Plain-text engineering files:
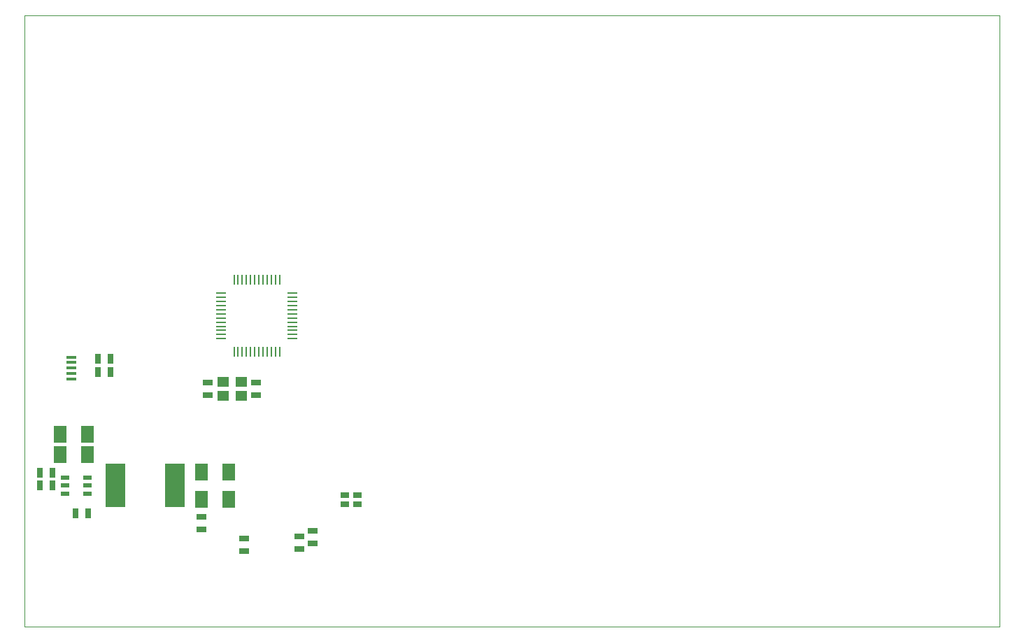
<source format=gtp>
G04 #@! TF.GenerationSoftware,KiCad,Pcbnew,5.1.9-73d0e3b20d~88~ubuntu18.04.1*
G04 #@! TF.CreationDate,2021-10-16T20:22:12+02:00*
G04 #@! TF.ProjectId,VFODial,56464f44-6961-46c2-9e6b-696361645f70,rev?*
G04 #@! TF.SameCoordinates,Original*
G04 #@! TF.FileFunction,Paste,Top*
G04 #@! TF.FilePolarity,Positive*
%FSLAX46Y46*%
G04 Gerber Fmt 4.6, Leading zero omitted, Abs format (unit mm)*
G04 Created by KiCad (PCBNEW 5.1.9-73d0e3b20d~88~ubuntu18.04.1) date 2021-10-16 20:22:12*
%MOMM*%
%LPD*%
G01*
G04 APERTURE LIST*
G04 #@! TA.AperFunction,Profile*
%ADD10C,0.050000*%
G04 #@! TD*
%ADD11R,0.635000X1.143000*%
%ADD12R,1.143000X0.635000*%
%ADD13R,1.524000X2.032000*%
%ADD14R,2.420000X5.330000*%
%ADD15R,1.100000X0.600000*%
%ADD16R,1.400000X1.200000*%
%ADD17R,1.300000X0.250000*%
%ADD18R,0.250000X1.300000*%
%ADD19R,1.300000X0.450000*%
%ADD20R,1.000000X0.800000*%
G04 APERTURE END LIST*
D10*
X20100000Y-187400000D02*
X20100000Y-187300000D01*
X138100000Y-187400000D02*
X20100000Y-187400000D01*
X138100000Y-113400000D02*
X138100000Y-187400000D01*
X20100000Y-113400000D02*
X138100000Y-113400000D01*
X20100000Y-187300000D02*
X20100000Y-113400000D01*
D11*
G04 #@! TO.C,R128*
X23462000Y-170350000D03*
X21938000Y-170350000D03*
G04 #@! TD*
G04 #@! TO.C,R127*
X21938000Y-168800000D03*
X23462000Y-168800000D03*
G04 #@! TD*
D12*
G04 #@! TO.C,R104*
X53350000Y-178012000D03*
X53350000Y-176488000D03*
G04 #@! TD*
G04 #@! TO.C,R103*
X55000000Y-177312000D03*
X55000000Y-175788000D03*
G04 #@! TD*
D11*
G04 #@! TO.C,R102*
X30512000Y-156600000D03*
X28988000Y-156600000D03*
G04 #@! TD*
G04 #@! TO.C,R101*
X30512000Y-154950000D03*
X28988000Y-154950000D03*
G04 #@! TD*
G04 #@! TO.C,C119*
X26238000Y-173700000D03*
X27762000Y-173700000D03*
G04 #@! TD*
D13*
G04 #@! TO.C,C118*
X24399000Y-166600000D03*
X27701000Y-166600000D03*
G04 #@! TD*
G04 #@! TO.C,C117*
X24399000Y-164100000D03*
X27701000Y-164100000D03*
G04 #@! TD*
G04 #@! TO.C,C116*
X44801000Y-172000000D03*
X41499000Y-172000000D03*
G04 #@! TD*
G04 #@! TO.C,C115*
X44801000Y-168700000D03*
X41499000Y-168700000D03*
G04 #@! TD*
D12*
G04 #@! TO.C,C114*
X41500000Y-175612000D03*
X41500000Y-174088000D03*
G04 #@! TD*
G04 #@! TO.C,C103*
X48100000Y-157888000D03*
X48100000Y-159412000D03*
G04 #@! TD*
G04 #@! TO.C,C102*
X42300000Y-159412000D03*
X42300000Y-157888000D03*
G04 #@! TD*
G04 #@! TO.C,C101*
X46700000Y-176738000D03*
X46700000Y-178262000D03*
G04 #@! TD*
D14*
G04 #@! TO.C,U102*
X31080000Y-170350000D03*
X38320000Y-170350000D03*
G04 #@! TD*
D15*
G04 #@! TO.C,U103*
X25000000Y-171300000D03*
X25000000Y-170350000D03*
X25000000Y-169400000D03*
X27700000Y-169400000D03*
X27700000Y-170350000D03*
X27700000Y-171300000D03*
G04 #@! TD*
D16*
G04 #@! TO.C,X101*
X44100001Y-157800000D03*
X46300001Y-157800000D03*
X46300001Y-159500000D03*
X44100001Y-159500000D03*
G04 #@! TD*
D17*
G04 #@! TO.C,U101*
X43850000Y-152550000D03*
X43850000Y-152050000D03*
X43850000Y-151550000D03*
X43850000Y-151050000D03*
X43850000Y-150550000D03*
X43850000Y-150050000D03*
X43850000Y-149550000D03*
X43850000Y-149050000D03*
X43850000Y-148550000D03*
X43850000Y-148050000D03*
X43850000Y-147550000D03*
X43850000Y-147050000D03*
D18*
X45450000Y-145450000D03*
X45950000Y-145450000D03*
X46450000Y-145450000D03*
X46950000Y-145450000D03*
X47450000Y-145450000D03*
X47950000Y-145450000D03*
X48450000Y-145450000D03*
X48950000Y-145450000D03*
X49450000Y-145450000D03*
X49950000Y-145450000D03*
X50450000Y-145450000D03*
X50950000Y-145450000D03*
D17*
X52550000Y-147050000D03*
X52550000Y-147550000D03*
X52550000Y-148050000D03*
X52550000Y-148550000D03*
X52550000Y-149050000D03*
X52550000Y-149550000D03*
X52550000Y-150050000D03*
X52550000Y-150550000D03*
X52550000Y-151050000D03*
X52550000Y-151550000D03*
X52550000Y-152050000D03*
X52550000Y-152550000D03*
D18*
X50950000Y-154150000D03*
X50450000Y-154150000D03*
X49950000Y-154150000D03*
X49450000Y-154150000D03*
X48950000Y-154150000D03*
X48450000Y-154150000D03*
X47950000Y-154150000D03*
X47450000Y-154150000D03*
X46950000Y-154150000D03*
X46450000Y-154150000D03*
X45950000Y-154150000D03*
X45450000Y-154150000D03*
G04 #@! TD*
D19*
G04 #@! TO.C,J101*
X25800000Y-157400000D03*
X25800000Y-156750000D03*
X25800000Y-156100000D03*
X25800000Y-155450000D03*
X25800000Y-154800000D03*
G04 #@! TD*
D20*
G04 #@! TO.C,L101*
X60400000Y-172600000D03*
X60400000Y-171500000D03*
X58900000Y-171500000D03*
X58900000Y-172600000D03*
G04 #@! TD*
M02*

</source>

Activity: Return exactly the lines from the one containing "X46450000Y-154150000D03*" to the last line of the data, and nothing more.

Solution to this task:
X46450000Y-154150000D03*
X45950000Y-154150000D03*
X45450000Y-154150000D03*
G04 #@! TD*
D19*
G04 #@! TO.C,J101*
X25800000Y-157400000D03*
X25800000Y-156750000D03*
X25800000Y-156100000D03*
X25800000Y-155450000D03*
X25800000Y-154800000D03*
G04 #@! TD*
D20*
G04 #@! TO.C,L101*
X60400000Y-172600000D03*
X60400000Y-171500000D03*
X58900000Y-171500000D03*
X58900000Y-172600000D03*
G04 #@! TD*
M02*

</source>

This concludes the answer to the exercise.